DeconstruCT.F 2023 - where-are-the-cookies

Description

Category: Web

Tom is feeling especially snacky during the CTF, can you find where the cookies are?

Note: This challenge works best on Chrome

Resolution

When we go to the page and inspect the request and response, we can’t find anything related to the cookie.

We used dirsearch to find any secret route and we found one:

$ python3 dirsearch.py -u https://ch29744124891.ch.eng.run/

  _|. _ _  _  _  _ _|_    v0.4.3
 (_||| _) (/_(_|| (_| )

Extensions: php, aspx, jsp, html, js | HTTP method: GET | Threads: 25
Wordlist size: 11710

Output: dirsearch/reports/https_ch29744124891.ch.eng.run/__23-08-05_10-19-21.txt

Target: https://ch29744124891.ch.eng.run/

[10:19:22] Starting: 
[10:23:08] 200 -   49B  - /robots.txt

Task Completed

Then we go to /robots.txt:

User-agent: *
Disallow: /cookiesaretotallynothere

Which gives us another secret route: /cookiesaretotallynothere.

But still no cookie:

Using Burp Suite we found a cookie in the request which defines if we can access to the cookie:

GET /cookiesaretotallynothere HTTP/2
Host: ch29744124891.ch.eng.run
Cookie: caniseethecookie=bm8==

bm8== is base64 encoded and coresspond to no.

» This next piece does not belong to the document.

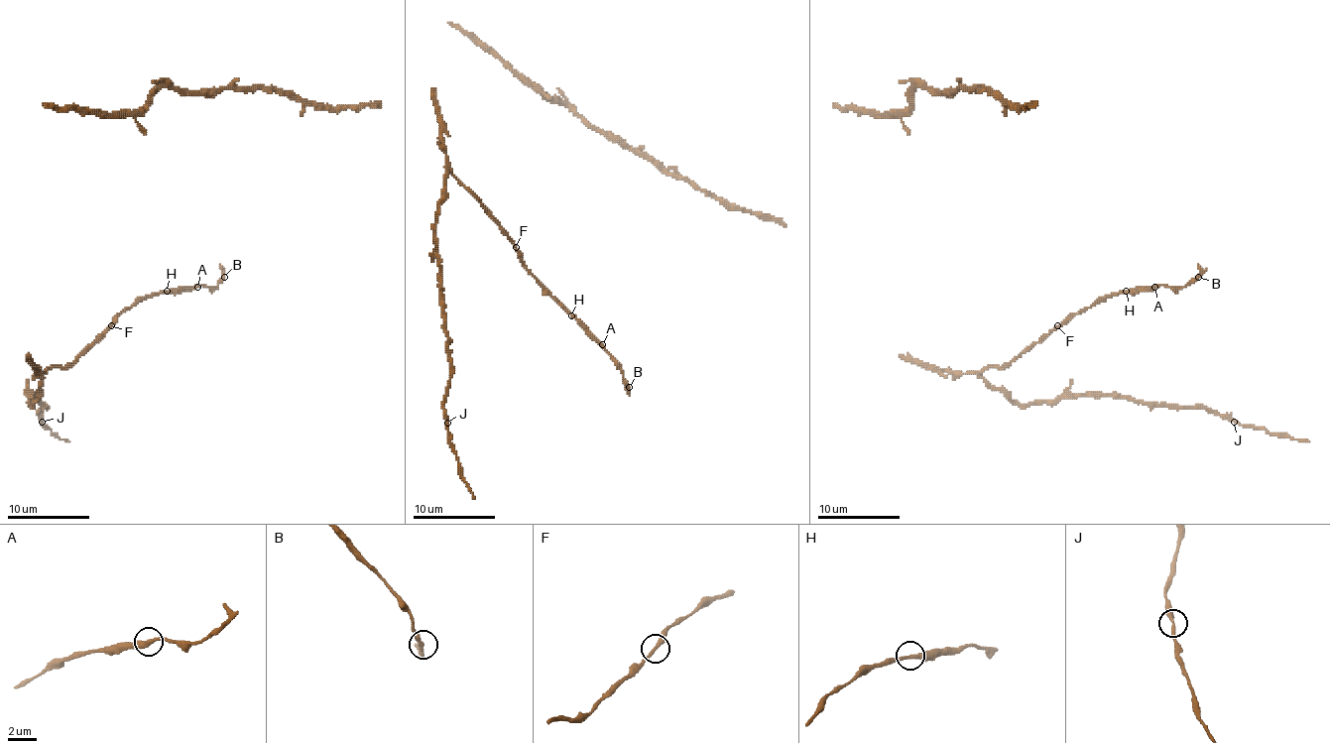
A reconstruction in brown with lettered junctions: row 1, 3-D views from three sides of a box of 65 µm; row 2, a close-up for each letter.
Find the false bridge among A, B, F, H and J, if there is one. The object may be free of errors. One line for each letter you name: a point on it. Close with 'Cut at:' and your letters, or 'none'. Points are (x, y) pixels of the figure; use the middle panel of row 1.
Cut at: none

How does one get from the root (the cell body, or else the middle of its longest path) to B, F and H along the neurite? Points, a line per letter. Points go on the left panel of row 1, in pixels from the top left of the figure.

So we change it to yes which is eWVz in base64:

GET /cookiesaretotallynothere HTTP/2
Host: ch29744124891.ch.eng.run
Cookie: caniseethecookie=eWVz

And this time we get the cookie:

You found the cookie! 🍪 Oh, I also found this unrelated string, might be useful to you: dsc{1_f0unD_Th3_c0oK135}

And also the flag: dsc{1_f0unD_Th3_c0oK135}.